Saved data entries
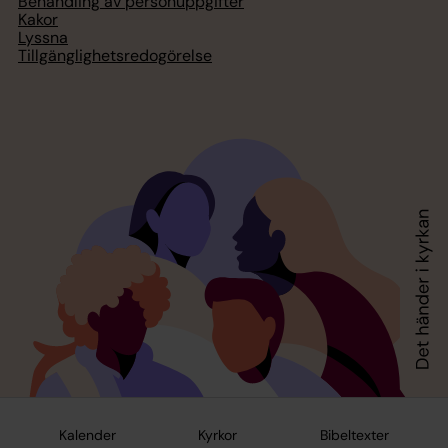
Behandling av personuppgifter
Kakor
Lyssna
Tillgänglighetsredogörelse
Kalender
Kyrkor
Bibeltexter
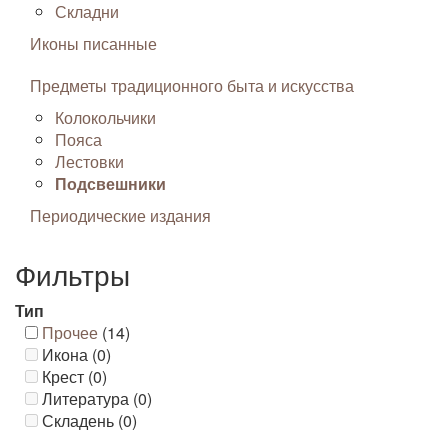
Складни
Иконы писанные
Предметы традиционного быта и искусства
Колокольчики
Пояса
Лестовки
Подсвешники
Периодические издания
Фильтры
Тип
Прочее
(14)
Икона (0)
Крест (0)
Литература (0)
Складень (0)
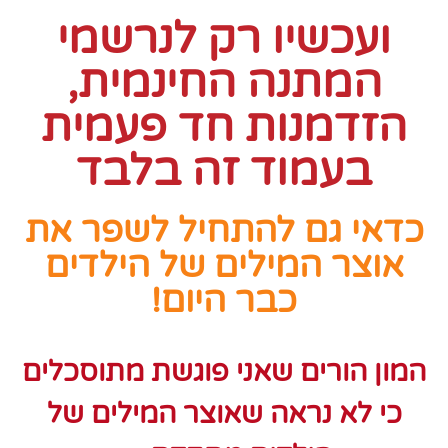
ועכשיו רק לנרשמי
המתנה החינמית,
הזדמנות חד פעמית
בעמוד זה בלבד
כדאי גם להתחיל לשפר את
אוצר המילים של הילדים
כבר היום!
המון הורים שאני פוגשת מתוסכלים
כי לא נראה שאוצר המילים של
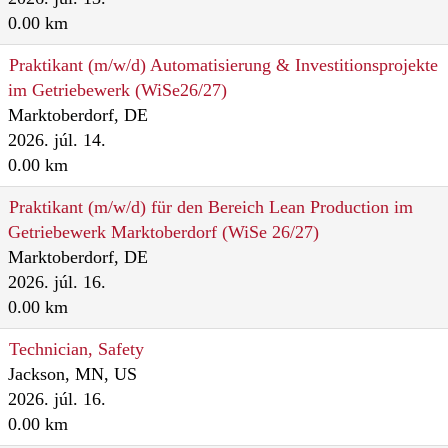
0.00 km
Praktikant (m/w/d) Automatisierung & Investitionsprojekte
im Getriebewerk (WiSe26/27)
Marktoberdorf, DE
2026. júl. 14.
0.00 km
Praktikant (m/w/d) für den Bereich Lean Production im
Getriebewerk Marktoberdorf (WiSe 26/27)
Marktoberdorf, DE
2026. júl. 16.
0.00 km
Technician, Safety
Jackson, MN, US
2026. júl. 16.
0.00 km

== What to produce ==
Across the entries, state how many lines contain "Praktikant", giving the number only.

== Solution to this exercise ==
2